> Exercise data:
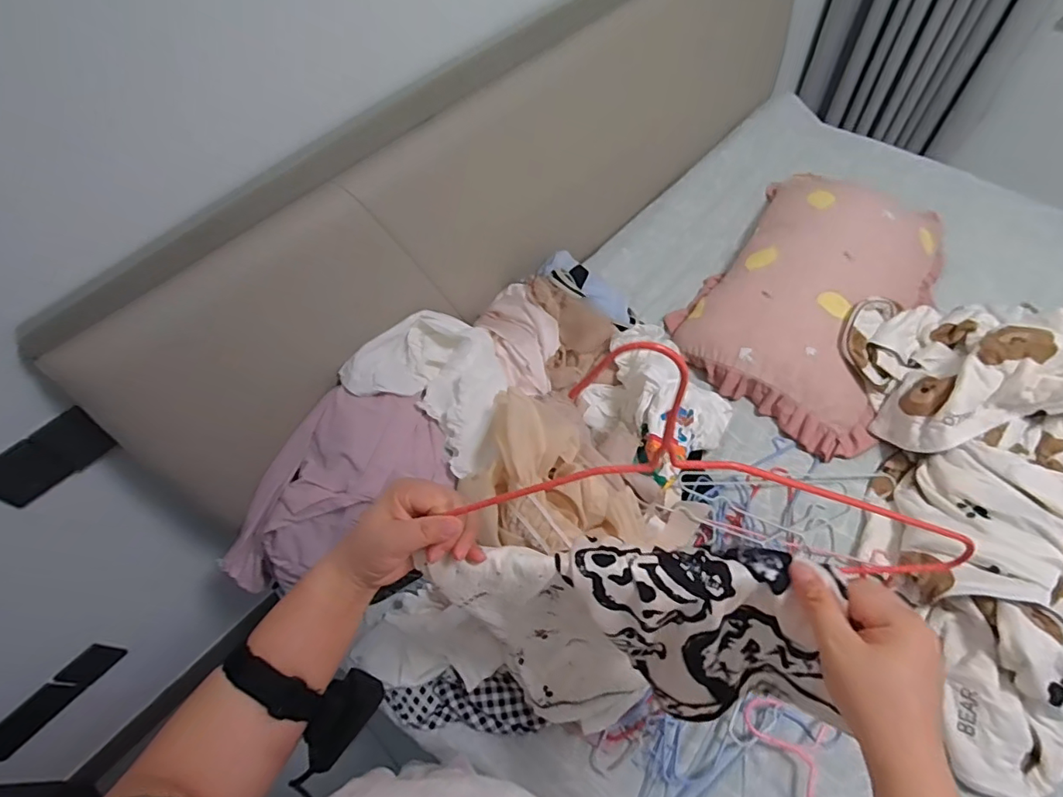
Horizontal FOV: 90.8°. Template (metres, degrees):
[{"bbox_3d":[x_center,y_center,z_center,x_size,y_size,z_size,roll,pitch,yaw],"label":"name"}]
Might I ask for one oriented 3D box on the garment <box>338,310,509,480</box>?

> Problem: Give the data back exactly, omitting all pictures.

> Response:
Horizontal FOV: 90.8°. Template (metres, degrees):
[{"bbox_3d":[x_center,y_center,z_center,x_size,y_size,z_size,roll,pitch,yaw],"label":"name"}]
Might I ask for one oriented 3D box on the garment <box>338,310,509,480</box>?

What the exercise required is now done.